Balance development, globalization

By Robert Lawrence Kuhn | China Daily | Updated: 2017-01-17 07:04

Balance development, globalization
LI MIN/CHINA DAILY

By curious coincidence the World Economic Forum, which upholds the international benefits of globalization, is taking place at the same time as the presidential inauguration of Donald Trump, who promotes the domestic benefits of anti-globalization.

Today, it is President Xi Jinping, who wears the mantle of globalization leadership. Addressing the United Nations in 2015, Xi reaffirmed China's commitment to being a reliable partner in bringing about a more peaceful and progressive world through globalization in all forms, stressing common development through economic openness and shared prosperity.

This week, in an appearance of historic significance, President Xi will be China's first head of state to attend the World Economic Forum. Jiang Jianguo, minister of China's State Council Information Office, stated that Xi's mission in Davos is to promote development, cooperation and economic globalization in order to construct "a human community with a shared destiny".
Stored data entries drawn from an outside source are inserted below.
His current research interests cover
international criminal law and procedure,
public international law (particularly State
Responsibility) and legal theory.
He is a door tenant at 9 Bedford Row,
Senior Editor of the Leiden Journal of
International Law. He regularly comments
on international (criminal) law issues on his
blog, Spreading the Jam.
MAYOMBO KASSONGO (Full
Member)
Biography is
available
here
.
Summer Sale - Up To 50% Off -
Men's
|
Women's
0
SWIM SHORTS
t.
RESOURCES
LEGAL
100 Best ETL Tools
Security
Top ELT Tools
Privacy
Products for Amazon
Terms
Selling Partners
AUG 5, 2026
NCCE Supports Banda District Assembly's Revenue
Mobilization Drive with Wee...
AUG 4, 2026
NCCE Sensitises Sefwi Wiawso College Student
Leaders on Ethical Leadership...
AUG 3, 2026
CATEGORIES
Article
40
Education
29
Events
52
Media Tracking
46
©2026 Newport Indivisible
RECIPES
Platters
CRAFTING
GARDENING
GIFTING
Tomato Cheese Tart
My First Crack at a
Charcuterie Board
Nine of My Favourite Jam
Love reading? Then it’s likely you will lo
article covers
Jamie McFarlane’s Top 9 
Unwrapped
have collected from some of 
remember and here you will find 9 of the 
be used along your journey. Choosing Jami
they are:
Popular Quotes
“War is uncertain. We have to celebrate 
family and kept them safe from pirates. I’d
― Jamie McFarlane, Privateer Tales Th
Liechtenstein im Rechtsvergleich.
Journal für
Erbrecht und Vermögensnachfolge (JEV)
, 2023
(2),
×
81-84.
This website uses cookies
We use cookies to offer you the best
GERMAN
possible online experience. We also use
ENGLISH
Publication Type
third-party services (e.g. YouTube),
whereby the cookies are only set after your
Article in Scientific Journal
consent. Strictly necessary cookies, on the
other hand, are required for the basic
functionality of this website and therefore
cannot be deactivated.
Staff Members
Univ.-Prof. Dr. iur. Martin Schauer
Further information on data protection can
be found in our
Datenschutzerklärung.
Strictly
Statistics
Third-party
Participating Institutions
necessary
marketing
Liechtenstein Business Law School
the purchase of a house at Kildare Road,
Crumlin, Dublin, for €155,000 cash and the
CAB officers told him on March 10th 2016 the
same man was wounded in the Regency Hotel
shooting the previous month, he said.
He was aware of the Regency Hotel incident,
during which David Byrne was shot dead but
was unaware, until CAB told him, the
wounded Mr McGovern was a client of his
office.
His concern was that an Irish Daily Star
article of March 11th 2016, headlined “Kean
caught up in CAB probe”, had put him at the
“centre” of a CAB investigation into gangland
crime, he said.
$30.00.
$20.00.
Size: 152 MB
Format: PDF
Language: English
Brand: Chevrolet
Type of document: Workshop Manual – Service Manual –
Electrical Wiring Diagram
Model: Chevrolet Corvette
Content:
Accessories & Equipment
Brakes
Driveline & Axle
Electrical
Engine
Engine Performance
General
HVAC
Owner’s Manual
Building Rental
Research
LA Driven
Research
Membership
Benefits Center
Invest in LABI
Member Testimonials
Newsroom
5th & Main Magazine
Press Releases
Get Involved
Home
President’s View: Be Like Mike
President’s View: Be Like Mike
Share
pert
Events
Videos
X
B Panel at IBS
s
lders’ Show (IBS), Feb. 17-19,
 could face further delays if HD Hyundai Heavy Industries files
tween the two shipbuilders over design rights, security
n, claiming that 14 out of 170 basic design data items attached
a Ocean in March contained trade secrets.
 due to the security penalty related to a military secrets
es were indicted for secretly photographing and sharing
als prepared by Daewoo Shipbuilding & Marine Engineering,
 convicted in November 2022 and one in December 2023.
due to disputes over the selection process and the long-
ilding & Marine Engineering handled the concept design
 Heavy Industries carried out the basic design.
"With the rise of populism, protectionism, and nativism, the world has come to a historic crossroad where one road leads to war, poverty, confrontation and domination while the other road leads to peace, development, cooperation and win-win solutions," Jiang said.

Leadership roles, remarkably, have reversed. For decades, the US was the great promoter of globalism while China was still closed to the outside world. China began changing-opening up-in the late 1970s, and in recent years, especially after the financial crisis of 2008/09, the US and parts of Europe have experienced such increasingly skewed wealth concentrations that many middle-class working families feel left behind by globalization and want to turn their backs on it.

But while protectionism in the form of tariffs or other disincentives to manufacture abroad can seem to provide or protect domestic jobs (usually mid-level factory jobs), it is at best a short-term fix. Because prices for protected goods must inevitably rise, protectionism is actually like a "tax" that all citizens pay in proportion to their purchases of protected goods. Moreover, the "tax" is regressive in that it skews to those who have lower incomes (whose purchases of protected goods constitute a higher proportion of their disposable incomes). Thus, the many subsidize the few.

On its surface, this tradeoff can seem a rational choice for national policy. There is nothing intrinsically wrong with the many subsidizing the few. The problem is that, over time, in an interconnected world, protectionism sub-optimizes economic growth and undermines a country's relative capacity to build national wealth.

Globalization certainly facilitates developing countries whose workers are willing to work for low wages. That's one reason why China has been the biggest beneficiary of globalization. While China has now become less dependent on global trade-as China's economy has grown, workers' wages have risen and domestic markets have expanded-China still champions globalization for its own continuing development. Ideally, this benefits both the developing world and the whole world.

There are, however, serious challenges. Taking the globe as a whole, globalization optimizes economic growth and development. Yet, because humanity is organized as fiercely independent and highly diverse nations-often divided by ethnicity or religion-the benefits of globalization cannot naturally be allocated evenly by country. While markets are rationally efficient, they also can be unintentionally cruel. National inequalities grow insidiously; festering, they foster instability, even violence. Eventually, no one is immune.

Moreover, multinational corporations and international investors have accreted a huge, disproportionate share of the riches of globalization, the impact of which has widened precariously the world wealth gap between rich and poor. The trajectory could lead to tragedy and it must be altered.

In assuming its share of globalization leadership, China must likewise assume its share of globalization responsibility.

The author is a public intellectual, political/economics commentator, and international corporate strategist.